The following blog entry is written from a defendant’s position after a jury verdict for plaintiff. Reviewing this kind of briefing should help potential plaintiffs and clients better understand how parties in personal injury cases present such issues to the court.
(Please note: the names and locations of all parties have been changed to protect the confidentiality of the participants in this bus accident/brain injury case and its proceedings.)
The court erred in removing the issue of comparative negligence from the jury as there was sufficient evidence to support a finding of fault on the part of the plaintiff.

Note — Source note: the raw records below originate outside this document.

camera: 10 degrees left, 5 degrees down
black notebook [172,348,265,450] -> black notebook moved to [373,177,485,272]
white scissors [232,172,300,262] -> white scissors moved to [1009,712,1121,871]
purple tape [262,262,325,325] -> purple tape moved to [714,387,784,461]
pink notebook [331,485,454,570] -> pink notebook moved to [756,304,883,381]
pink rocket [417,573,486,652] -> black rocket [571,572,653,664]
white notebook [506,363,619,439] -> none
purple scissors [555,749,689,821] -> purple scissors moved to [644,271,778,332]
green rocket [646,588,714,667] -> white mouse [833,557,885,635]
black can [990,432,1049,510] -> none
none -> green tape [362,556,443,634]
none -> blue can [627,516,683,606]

It is well settled that the issue of comparative negligence is a question of fact for the jury where there is sufficient evidence to support an affirmative finding. (See Hasson v. Ford Motor Co. (1977) 19 Cal.3d 530, 548 [ Where contributory negligence is asserted as a defense, and where there is “some evidence of a substantial character” to support a finding that such negligence occurred, it is prejudicial error to refuse an instruction on this issue, since defendant is thereby denied a basic theory of his defense ] overruled on other grounds in Soule v. Gen. Motor Corp. (1994) 8 Cal.4th 548, 572.) Ordinarily issues of negligence are jury questions and the court may rarely decide comparative negligence questions without submitting them to the jury. (Maxwell v. Colbum (1980) 105 Cal.App.3d 180, 186.)

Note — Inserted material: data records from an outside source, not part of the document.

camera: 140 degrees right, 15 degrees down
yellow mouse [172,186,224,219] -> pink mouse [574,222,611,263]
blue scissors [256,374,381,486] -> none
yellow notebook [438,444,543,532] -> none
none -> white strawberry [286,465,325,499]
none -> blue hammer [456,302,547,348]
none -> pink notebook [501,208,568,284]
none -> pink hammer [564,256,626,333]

Here, defendant stipulated it was negligent and that its negligence was a substantial factor in causing plaintiff’s injuries. Defendant, however, did not concede its affirmative defense of comparative negligence and requested that the jury be instructed on the issue of plaintiff’s comparative fault. Plaintiff’s counsel objected on the basis there was no evidence that could support a finding of fault on the part of the plaintiff. (Ibid.)

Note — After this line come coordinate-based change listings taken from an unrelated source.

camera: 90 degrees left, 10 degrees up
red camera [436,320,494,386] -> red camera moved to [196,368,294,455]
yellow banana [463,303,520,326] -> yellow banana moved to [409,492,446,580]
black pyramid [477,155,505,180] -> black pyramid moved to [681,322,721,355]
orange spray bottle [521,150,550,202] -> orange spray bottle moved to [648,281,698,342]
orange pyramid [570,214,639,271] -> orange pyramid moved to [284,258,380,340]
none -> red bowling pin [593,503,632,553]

Defense counsel argued the testimony of its accident reconstruction expert concerning how the accident occurred (i.e., the plaintiff walked into the side of the bus and nothing obstructed plaintiff’s view of the bus prior to the impact) was sufficient for the jury to decide whether plaintiff was partially at fault. The court disagreed, removing the issue of plaintiff’s comparative fault from the jury.
The court’s refusal to instruct the jury on comparative fault warrants a new trial as there was sufficient evidence from which the jury may have reasonably concluded that plaintiff failed to exercise due care.
Plaintiff introduced evidence that she was hit by a bus making an illegal left hand turn while she was walking in the crosswalk. The evidence showed that the bus involved in this accident was approximately forty feet long and red. Photographs introduced at trial showed that the bus came to rest after the accident with approximately one third of its length past the crosswalk.